Thomas testified that she eventually left the house at gunpoint with defendant and Sanders. Sanders drove Thomas' automobile while Thomas sat on the passenger side of the front seat and defendant sat in the back. At one point during the drive, Sanders gave the gun to defendant, who pointed it at Thomas.
Thomas testified that Sanders pulled the automobile to the side of a road and told her to get out. As she began to disembark, Sanders shot her. Thomas' shooting was confirmed by the testimony of bystanders who witnessed the event.
Defendant's trial defense was that she acted out of duress. Defendant denied holding a gun on Thomas or telling Sanders that she would kill Thomas.
The trial judge instructed the jury on the elements of the offenses of assault with intent to murder and armed robbery and also gave aiding and abetting instructions in connection with both offenses in accordance with CJI 8:1:02, :03, :05, and :06. The trial judge gave a felony-firearm instruction in accordance with CJI 11:9:02, which instructed the jury that defendant could be convicted as an aider and abettor of the crime of felony-firearm.
On appeal, defendant's sole contention is that the trial judge erred by not instructing the jury that she could not be convicted as an aider and abettor of felony-firearm unless the jury found that she was guilty of the underlying offenses of armed robbery or assault with intent to murder, either directly or as an accessory. We conclude that the instructions given were free of error.
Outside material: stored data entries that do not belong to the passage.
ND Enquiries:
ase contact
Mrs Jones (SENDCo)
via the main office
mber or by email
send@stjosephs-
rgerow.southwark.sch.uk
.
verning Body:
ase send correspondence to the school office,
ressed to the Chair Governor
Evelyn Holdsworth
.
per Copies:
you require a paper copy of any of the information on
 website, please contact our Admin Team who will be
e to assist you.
Accordingly, defendant's conviction is affirmed.
When it is claimed that the trial judge committed instructional error, reversal is not required if the instructions, viewed in their entirety, fairly presented to the jury the issues to be tried and sufficiently protected the defendant's rights. An omission is not error if the charge as a whole covers the substance of the omitted instruction. People v Bender, 124 Mich. App. 571, 574-575; 335 N.W.2d 85 (1983).
To convict one of aiding and abetting the commission of a separately charged crime of carrying or having a firearm in one's possession during the commission of a felony, it must be established that the defendant procured, counselled, aided, or abetted and so assisted in obtaining the proscribed possession, or in retaining such possession otherwise obtained.
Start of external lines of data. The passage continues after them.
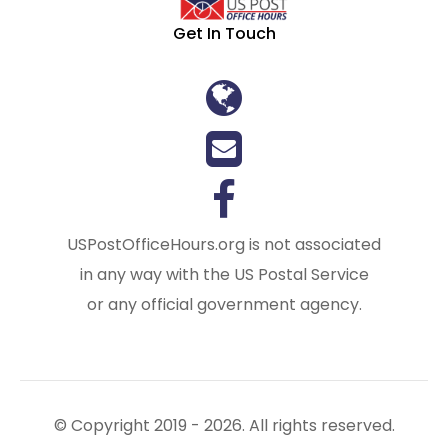
Get In Touch
USPostOfficeHours.org is not associated
in any way with the US Postal Service
or any official government agency.
© Copyright 2019 - 2026. All rights reserved.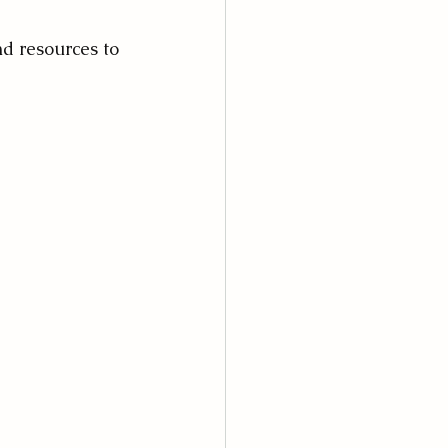
nd resources to 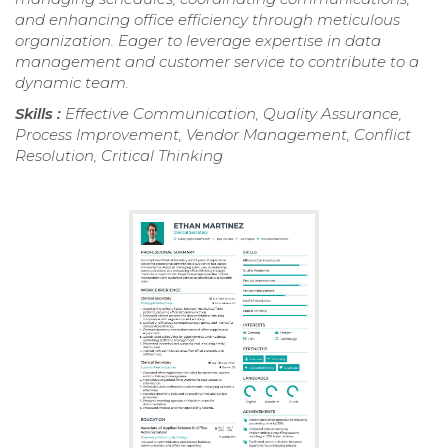
and enhancing office efficiency through meticulous
organization. Eager to leverage expertise in data
management and customer service to contribute to a
dynamic team.
Skills :
Effective Communication, Quality Assurance,
Process Improvement, Vendor Management, Conflict
Resolution, Critical Thinking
Significant is the lack of any requirement that the defendant actually commit or intend to commit the underlying felony upon which the felony-firearm conviction is premised.
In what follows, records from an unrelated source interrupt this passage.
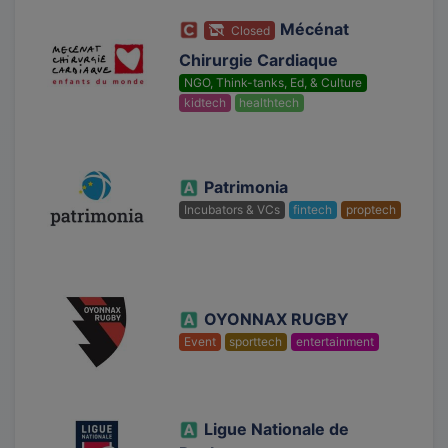
Mécénat
Closed
Chirurgie Cardiaque
NGO, Think-tanks, Ed, & Culture
kidtech
healthtech
Patrimonia
Incubators & VCs
fintech
proptech
OYONNAX RUGBY
Event
sporttech
entertainment
Ligue Nationale de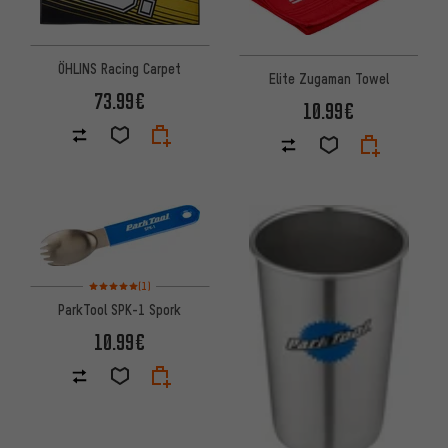
ÖHLINS Racing Carpet
Elite Zugaman Towel
73.99€
10.99€
Rating: 5 of 5 based on 1 reviews
(1)
ParkTool SPK-1 Spork
10.99€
Generally, the felony-firearm offense, when committed by the principal, requires proof of the commission of an underlying felony. See People v Lewis, 415 Mich. 443; 330 N.W.2d 16 (1982). However, felony-firearm does not include a scienter requirement, i.e., there is no need to show that the defendant intended to commit an underlying felony. People v Perry, 119 Mich. App. 98; 326 N.W.2d 437 (1982), lv den 418 Mich. 856 (1983). Of course, in the ordinary case, the criminal intent of the principal must usually be shown as an element of the underlying felony.
We conclude that conviction of felony-firearm as an aider and abettor likewise requires no showing of the defendant's intent to commit the underlying felony. Our conclusion is compelled by the Supreme Court's holding in Johnson, supra, as well as our application of the general principles of aider and abettor liability. See People v Acosta, 153 Mich. App. 504, 512-513; 396 N.W.2d 463 (1986), lv den 428 Mich. 865 (1987). Since the felony-firearm offense does not contain a scienter requirement, it is not necessary for the prosecutor to show that the defendant, acting as an aider and abettor, did intend or otherwise participate in the commission of the underlying felony. It is sufficient that the defendant intentionally assisted or aided the principal's possession of a firearm under circumstances that constituted a felony-firearm offense with respect to the principal.
Because the jury instructions reflected the foregoing principles, no instructional error was committed by the trial judge.